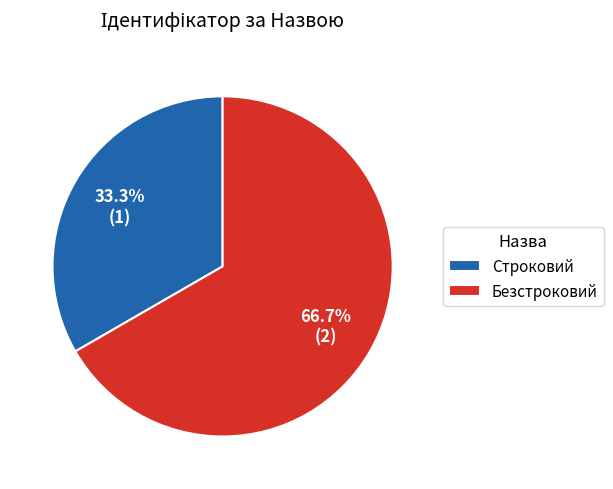

What percentage is the Безстроковий slice, to the nearest percent?

67%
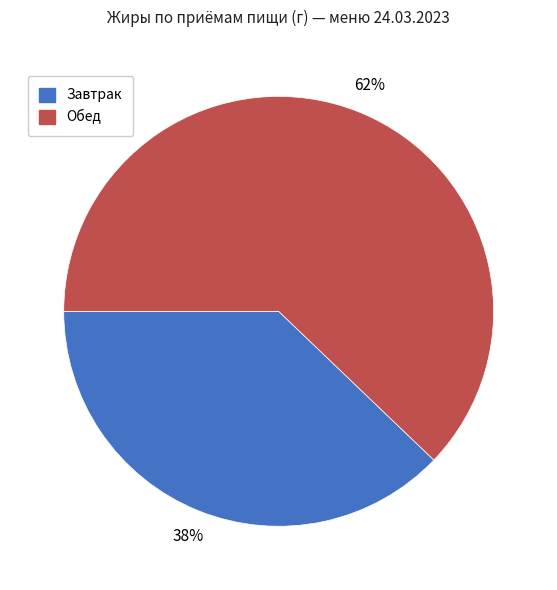

To the nearest percent, what is the average slice percentage?

50%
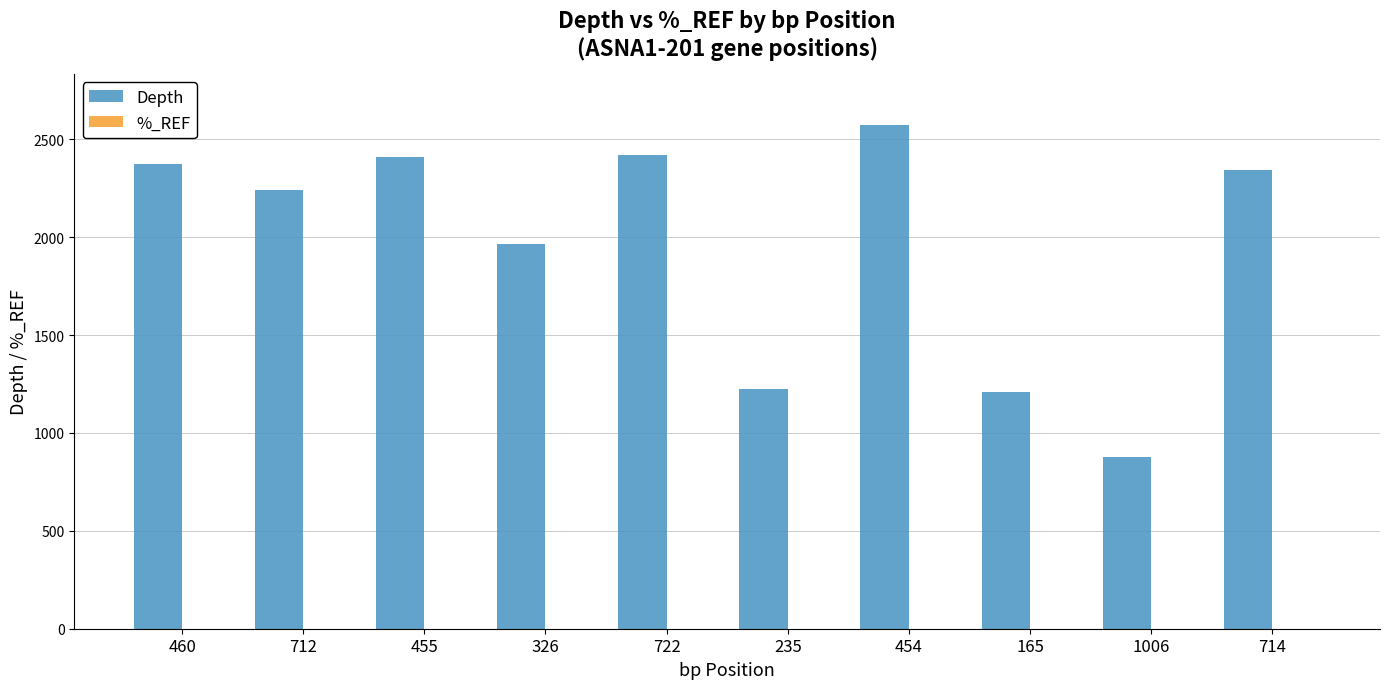

What is the sum of all Depth values?

19625.0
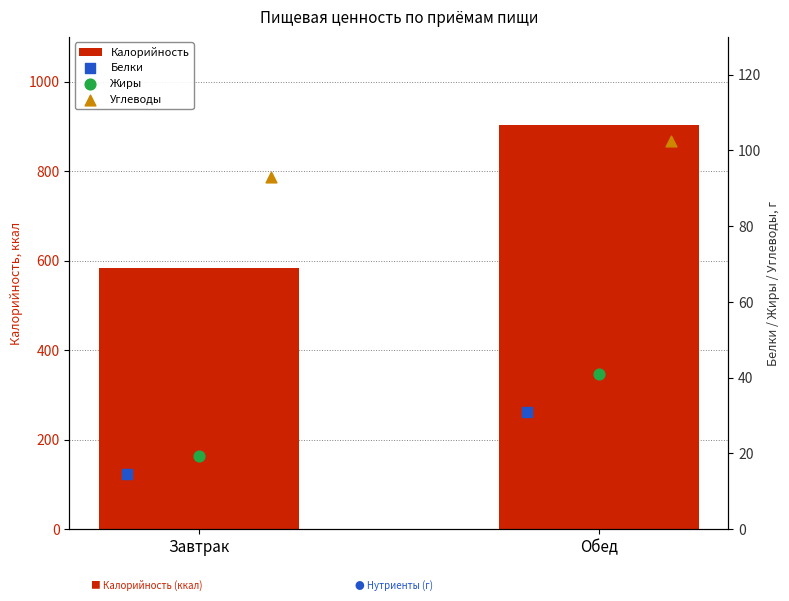

What is the minimum value for Калорийность?

583.2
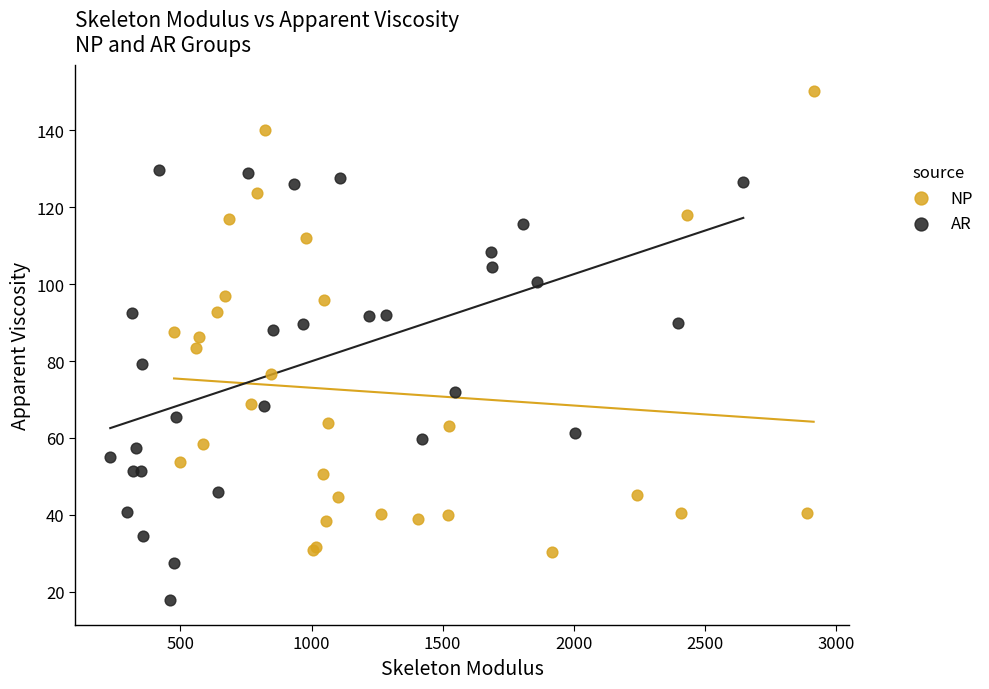

Which series contains the lowest Y value?

AR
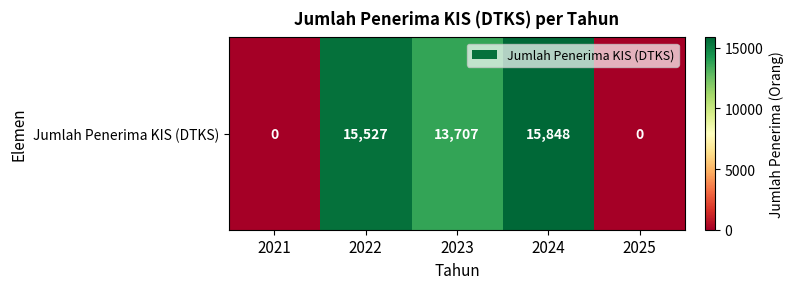

What is the sum of the values at 2022 and 2024?

31375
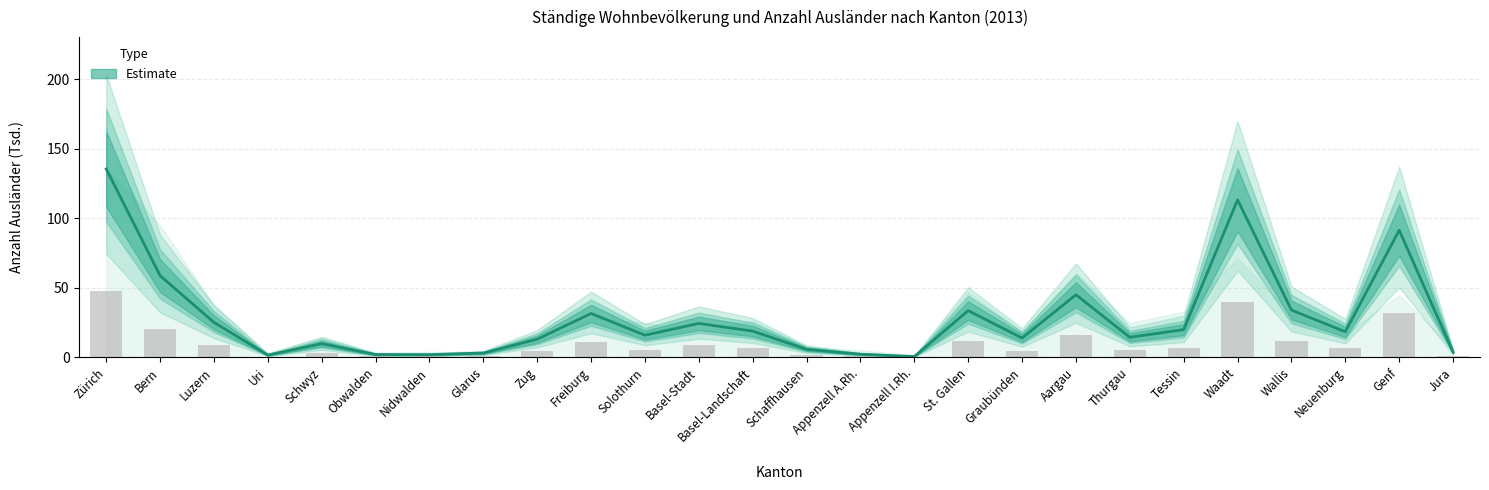

Approximately how many times larger is the value at Obwalden compared to Solothurn?

0.1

□ □ □ □ □ □ □

Rewrite the part of the listing from the line containing "What is the minimum value for Калорийность?" through the end of the listing, inclusive, changing "minimum" to "smallest" and keeping everything else the same. Give only those lines and omit the pictures.

What is the smallest value for Калорийность?

583.2

Which series contains the lowest Y value?

AR

What is the sum of the values at 2022 and 2024?

31375

Approximately how many times larger is the value at Obwalden compared to Solothurn?

0.1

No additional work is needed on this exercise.